Als es in einer Wohnsiedlung zu mehreren tragischen, scheinbar unabhängigen Ereignissen kommt, beginnt sich eine Gruppe paranormaler Experten für die Geschehnisse zu interessieren und untersucht drei der Häuser...
Der Blutsauger aus dem Küchenschrank...Der argentinische "Terrified", den man wegen des Titels und der Erscheinungszeit von 2016 mit dem in Genrekreisen populär gewordenen "Terrifier" verwechseln könnte, aufgrund der völlig anderen Orientierung aber nicht sollte, klingt mit dem Untersuchen paranormaler Ereignisse zunächst einmal nicht sonderlich kreativ, stattdessen sogar nach einem Produkt, das auf einer Erfolgswelle mitschwimmen möchte. Und oberflächlich betrachtet scheint die Geschichte selbst auch nicht gerade innovativ ausgefallen zu sein, wenn Experten des Übernatürlichen ein Gebäude nach Spukursachen untersuchen. Das spezielle Flair dieses Horrorfilmes beginnt jedoch bereits damit, wie die Forscher aufeinander stoßen, und dass sie, in Kontakt miteinander stehend, jeder für sich eines der drei Wohnhäuser parallel untersuchen. An diesen Punkt der Geschichte kommen wir aber erst etwa zur Hälfte der Laufzeit an. Zuvor wird uns in ellenlanger Geduld eine ereignisreiche Vorgeschichte präsentiert, in welcher die Identifikationsfiguren häufig wechseln, innerhalb eines Szenarios, in welchem der Zuschauer auch ohne diese absichtliche Orientierungsverweigerung ständig mit Unerwartetem auf Trab gehalten wird, so dass er jederzeit mit allem rechnen muss.

__________

- [Aufgaben zum Text]:
• A. Übersetze aus der Filmkritik zu „Terrified“ diesen Satz ins Englische: „An diesen Punkt der Geschichte kommen wir aber erst etwa zur Hälfte der Laufzeit an.“
• B. Schreib die Filmkritik zu „Terrified“ weiter, beginnend nach ihrem letzten Satz.

__________

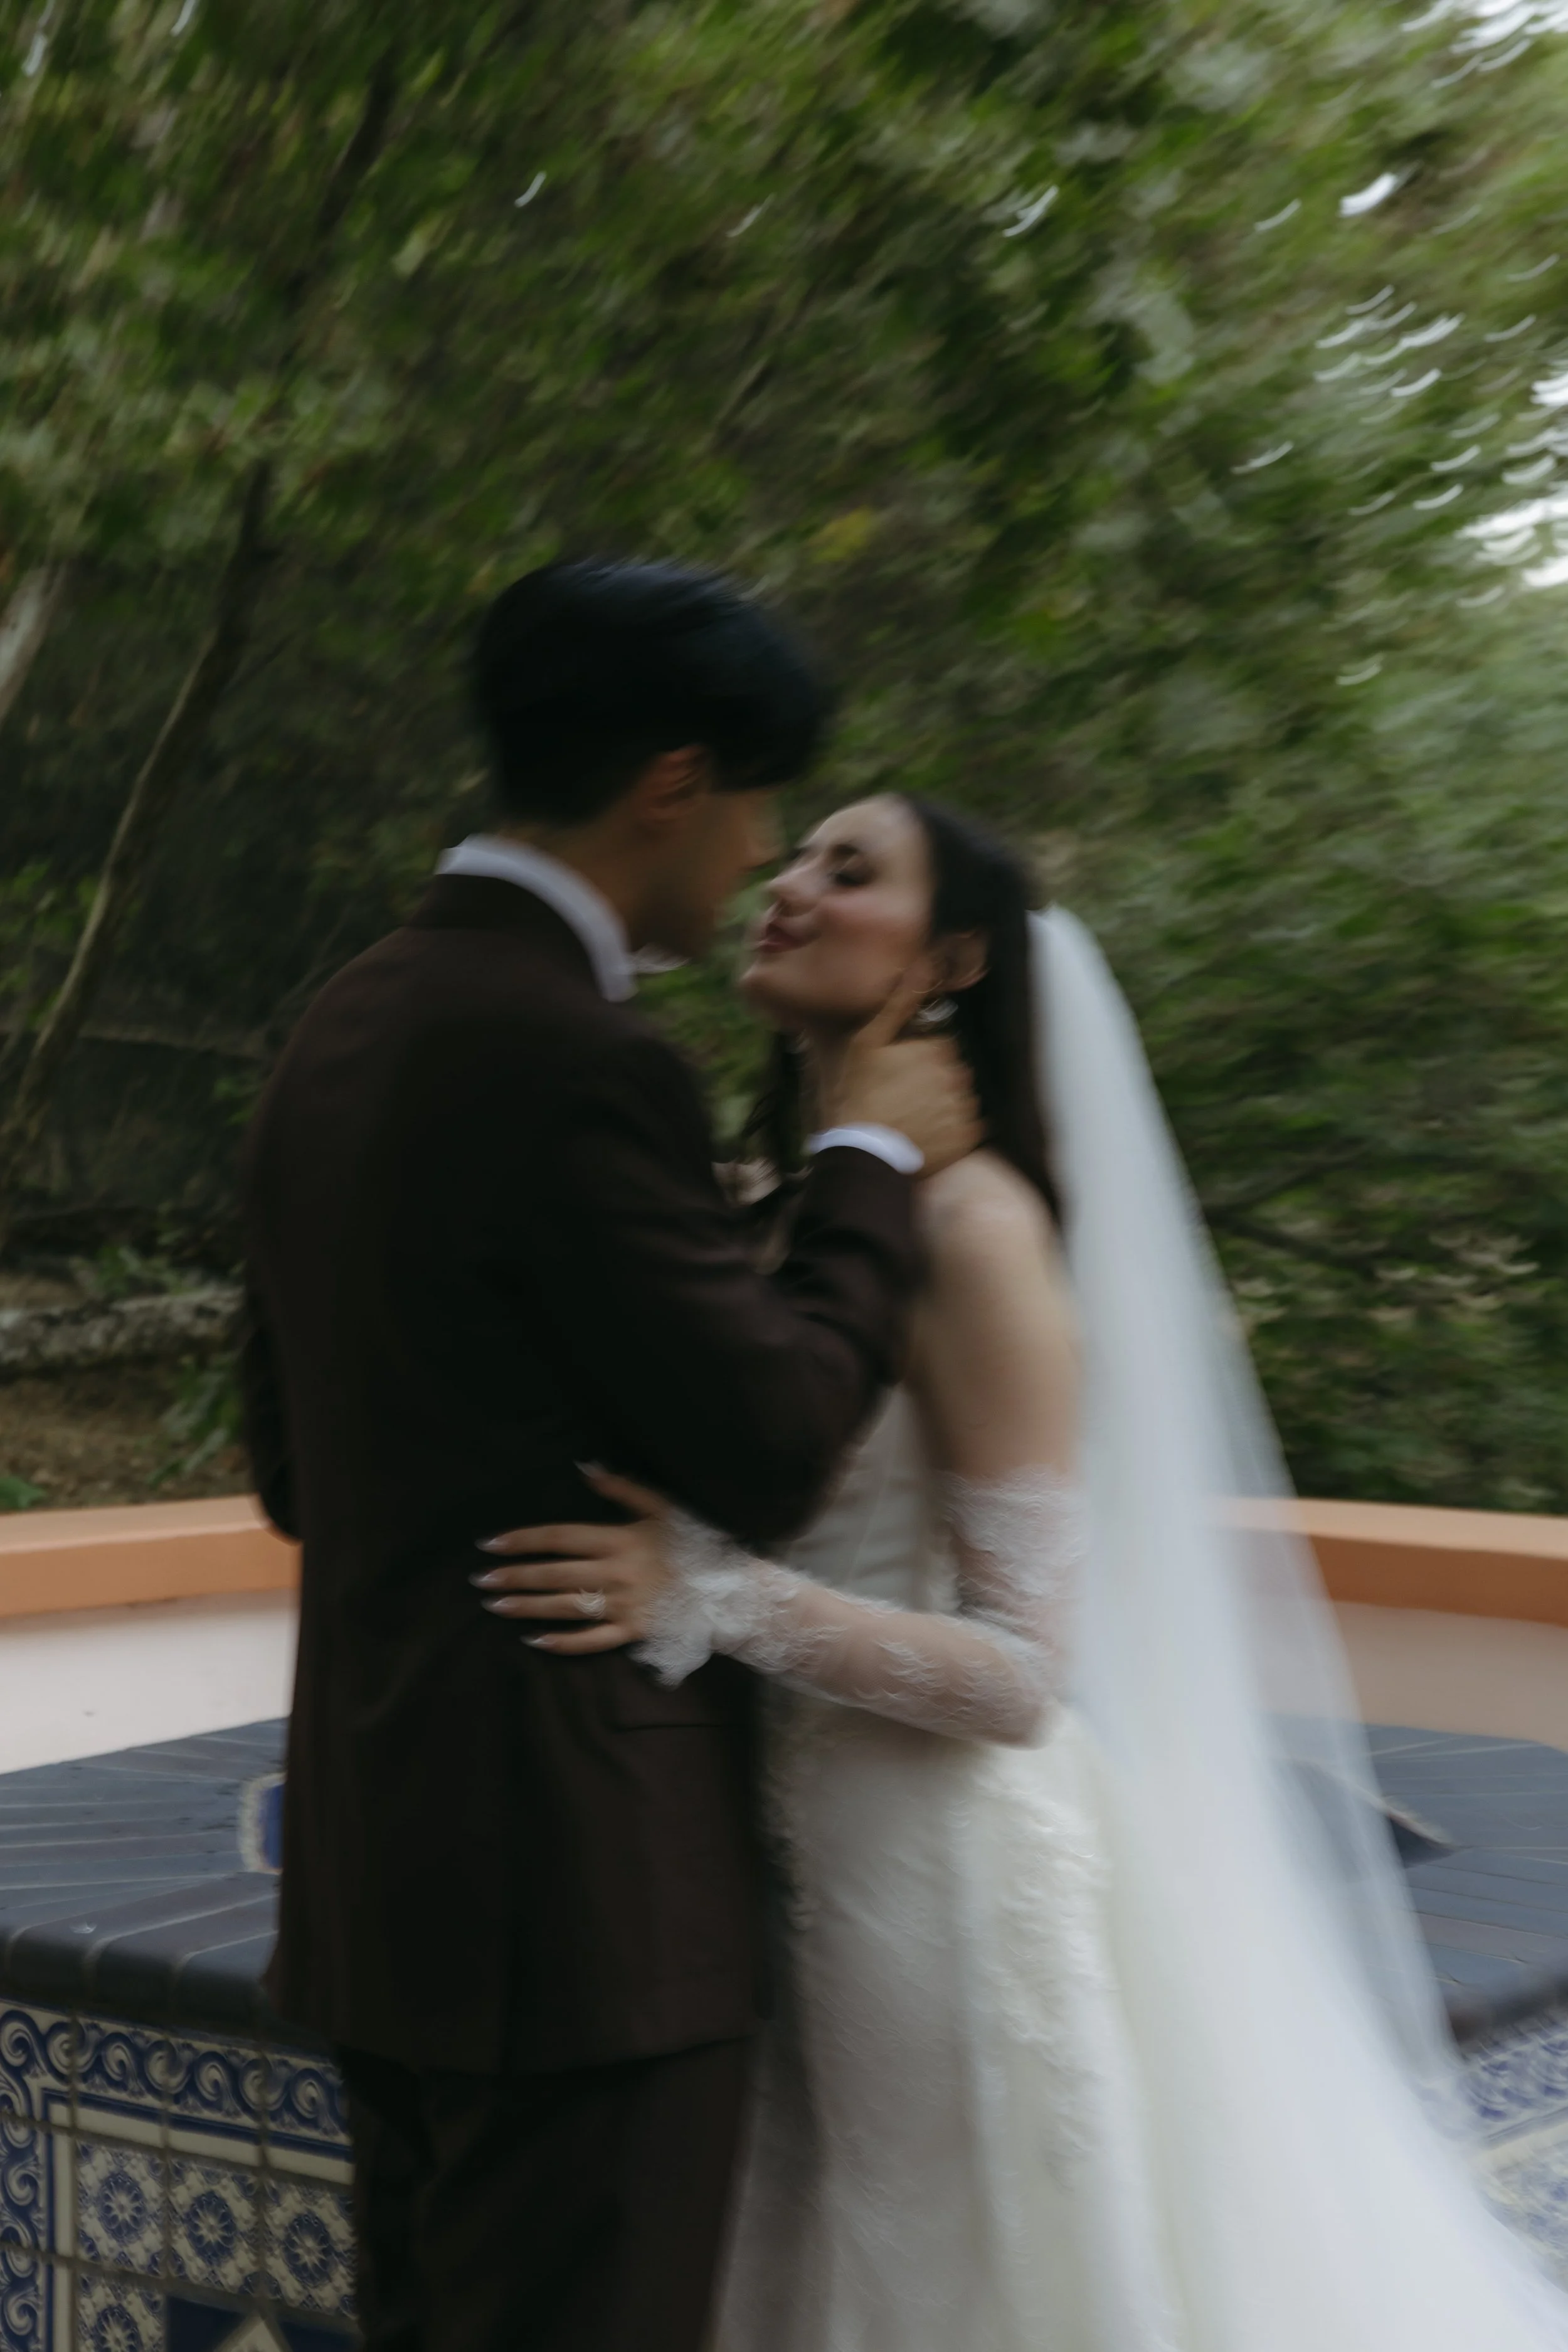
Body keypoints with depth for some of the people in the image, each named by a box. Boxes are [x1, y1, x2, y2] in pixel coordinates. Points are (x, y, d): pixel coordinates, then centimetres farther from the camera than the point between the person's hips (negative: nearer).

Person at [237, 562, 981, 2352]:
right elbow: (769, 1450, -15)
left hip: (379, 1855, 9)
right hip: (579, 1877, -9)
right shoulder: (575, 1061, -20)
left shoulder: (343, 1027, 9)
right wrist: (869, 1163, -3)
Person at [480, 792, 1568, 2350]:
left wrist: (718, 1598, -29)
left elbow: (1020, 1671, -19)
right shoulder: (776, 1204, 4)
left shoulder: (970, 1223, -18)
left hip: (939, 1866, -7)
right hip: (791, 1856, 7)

__________

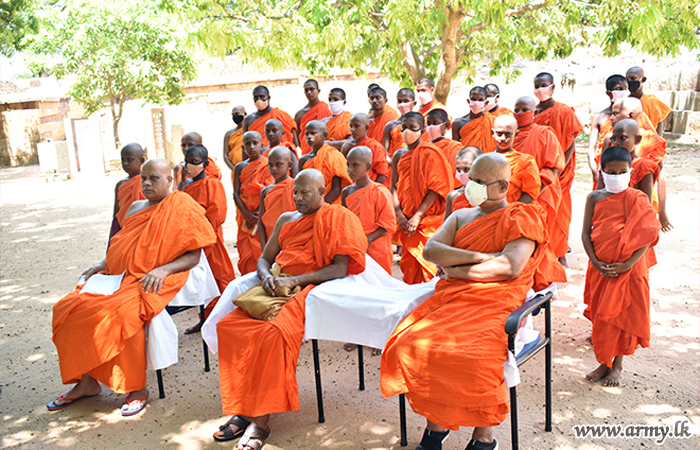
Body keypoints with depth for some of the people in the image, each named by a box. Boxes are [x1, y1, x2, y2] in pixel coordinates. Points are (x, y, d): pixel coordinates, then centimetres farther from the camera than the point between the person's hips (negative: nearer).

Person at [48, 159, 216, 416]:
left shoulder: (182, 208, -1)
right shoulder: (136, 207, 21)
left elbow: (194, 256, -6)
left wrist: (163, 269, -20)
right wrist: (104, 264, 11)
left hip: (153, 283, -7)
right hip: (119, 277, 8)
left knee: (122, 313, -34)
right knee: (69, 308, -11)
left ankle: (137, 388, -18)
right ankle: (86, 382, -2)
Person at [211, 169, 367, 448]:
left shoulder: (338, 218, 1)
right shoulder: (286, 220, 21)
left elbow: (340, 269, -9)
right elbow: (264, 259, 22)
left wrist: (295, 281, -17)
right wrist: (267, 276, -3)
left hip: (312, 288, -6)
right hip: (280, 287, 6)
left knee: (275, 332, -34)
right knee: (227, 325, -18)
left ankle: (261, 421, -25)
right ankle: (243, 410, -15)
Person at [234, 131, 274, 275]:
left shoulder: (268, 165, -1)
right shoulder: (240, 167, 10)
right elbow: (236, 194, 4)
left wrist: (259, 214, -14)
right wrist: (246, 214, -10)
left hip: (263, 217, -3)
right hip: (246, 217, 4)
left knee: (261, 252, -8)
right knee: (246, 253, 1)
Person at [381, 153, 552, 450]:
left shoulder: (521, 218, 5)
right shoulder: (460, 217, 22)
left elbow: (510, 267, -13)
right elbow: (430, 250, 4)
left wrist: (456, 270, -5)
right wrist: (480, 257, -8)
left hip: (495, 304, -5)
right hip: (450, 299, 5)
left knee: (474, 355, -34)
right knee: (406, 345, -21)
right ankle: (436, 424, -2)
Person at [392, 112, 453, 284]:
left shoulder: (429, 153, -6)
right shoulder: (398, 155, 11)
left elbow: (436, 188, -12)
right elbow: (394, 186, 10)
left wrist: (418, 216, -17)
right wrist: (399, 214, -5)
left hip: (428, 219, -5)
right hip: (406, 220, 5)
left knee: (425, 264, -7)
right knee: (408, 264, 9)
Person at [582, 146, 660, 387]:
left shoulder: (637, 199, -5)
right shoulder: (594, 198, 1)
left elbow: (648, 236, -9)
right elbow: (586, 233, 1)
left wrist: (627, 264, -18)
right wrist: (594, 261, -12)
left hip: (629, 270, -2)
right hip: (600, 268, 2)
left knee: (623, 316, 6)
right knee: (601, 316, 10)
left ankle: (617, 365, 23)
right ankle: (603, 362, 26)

__________

- [Lösungen]:
• A. However, we only reach this point in the story about halfway through the running time.

• B.
Dieser Zustand im ruhig erzählten Stil entfacht zusammen mit hervorragenden Darstellern, die natürlich wirkende Figuren verkörpern, die reflektieren können, was um sie herum passiert, ein Filmerlebnis der besonderen Art. Dank der gekonnten Regie, stimmiger Farbfilter, passender Musikuntermalung und interessant gehaltener, schlicht scheinender Kameraeinstellungen entwickelt sich eine spannungsgeladene, aber auch tragisch anmutende Atmosphäre, die den Gruselzustand streift, und dieser wird nicht trotz ständiger Schauwerte geschaffen, sondern interessanterweise auch durch diese. Und das erstaunt umso mehr, wenn man den ein oder anderen Effekt zu sehr aus dem Computer entstanden bemerkt. Andere hingegen, wie die Puppe, welche das wieder auferstandene Kind darstellt, sind derart erstklassig umgesetzt, dass sie auch minutenlang im Bild nichts von ihrer unheimlichen Wirkung verlieren.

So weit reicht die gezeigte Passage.